What type of filesystem is the SQLite file residing on?

danielballan avatar Sep 13 '23 23:09 danielballan

It's the NERSC CFS, so it's not NFS.

dylanmcreynolds avatar Sep 14 '23 15:09 dylanmcreynolds

We have scaled it down to one process. It will be interesting to see if this goes away. If we need to scale up, we can switch to postgres.

dylanmcreynolds avatar Sep 14 '23 15:09 dylanmcreynolds

Yes, I think the right mindset is "SQLite is multi-process, but single-node." Any networked file system will be at best unusably slow and at worst corrupt. Definitely re-open if you see this again with a single node.

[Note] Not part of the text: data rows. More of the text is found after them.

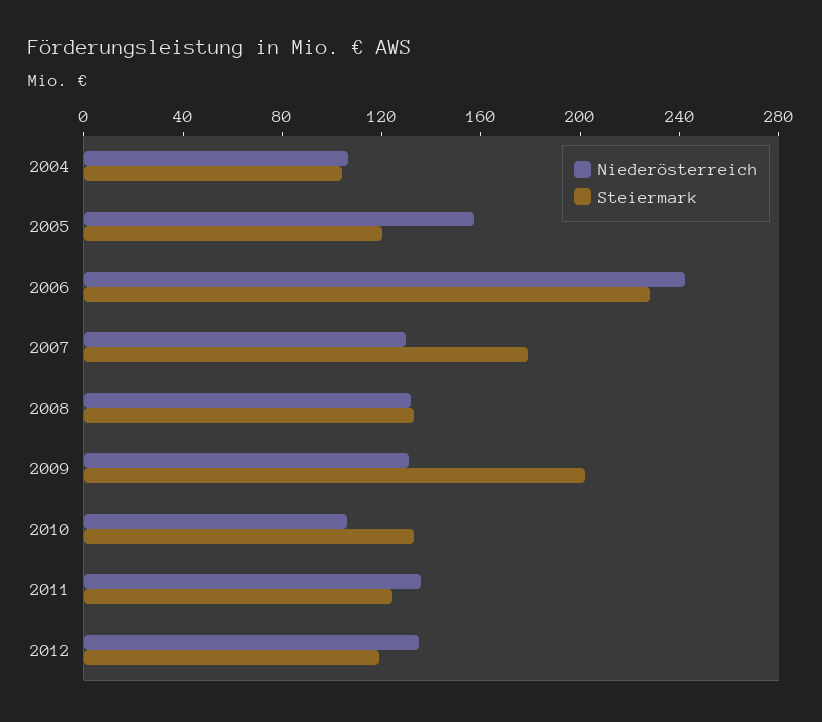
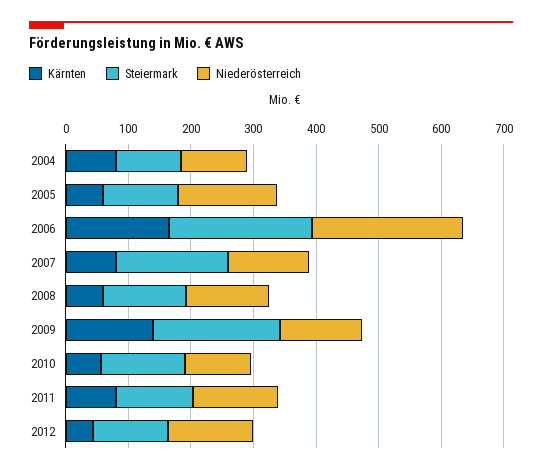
  {
    "Niederösterreich": {
      "2004": 110,
      "2005": 160,
      "2006": 240,
      "2007": 130,
      "2008": 130,
      "2009": 130,
      "2010": 110,
      "2011": 140,
      "2012": 140
    },
    "Steiermark": {
      "2004": 100,
      "2005": 120,
      "2006": 230,
      "2007": 180,
      "2008": 130,
      "2009": 200,
      "2010": 130,
      "2011": 120,
      "2012": 120
-   }
+   },
+   "Kärnten": {
+     "2004": 80,
+     "2005": 60,
+     "2006": 160,
+     "2007": 80,
+     "2008": 60,
+     "2009": 140,
+     "2010": 60,
+     "2011": 80,
+     "2012": 40
+   }
  }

danielballan avatar Sep 14 '23 16:09 danielballan

To be clear, we were in a setup with multiple pods in the same cluster, and a volume mount that I wouldn't. This was the whole point of changing the tiled container image to be single process. It will be interesting to see what our guidance ends up being.

dylanmcreynolds avatar Sep 14 '23 16:09 dylanmcreynolds

Can you rephrase that first sentence? I can’t parse.

Maybe I should reopen this, awaiting your guidance on these kinds of deployments.

Aside: what kind of filesystem is CFS? I thought is was NFS.

danielballan avatar Sep 14 '23 16:09 danielballan

Aside: I answered my own question. Indeed, not NFS, but any networked FS will be “no warranty” at best, and should be avoided. https://docs.nersc.gov/filesystems/community/#performance

danielballan avatar Sep 14 '23 16:09 danielballan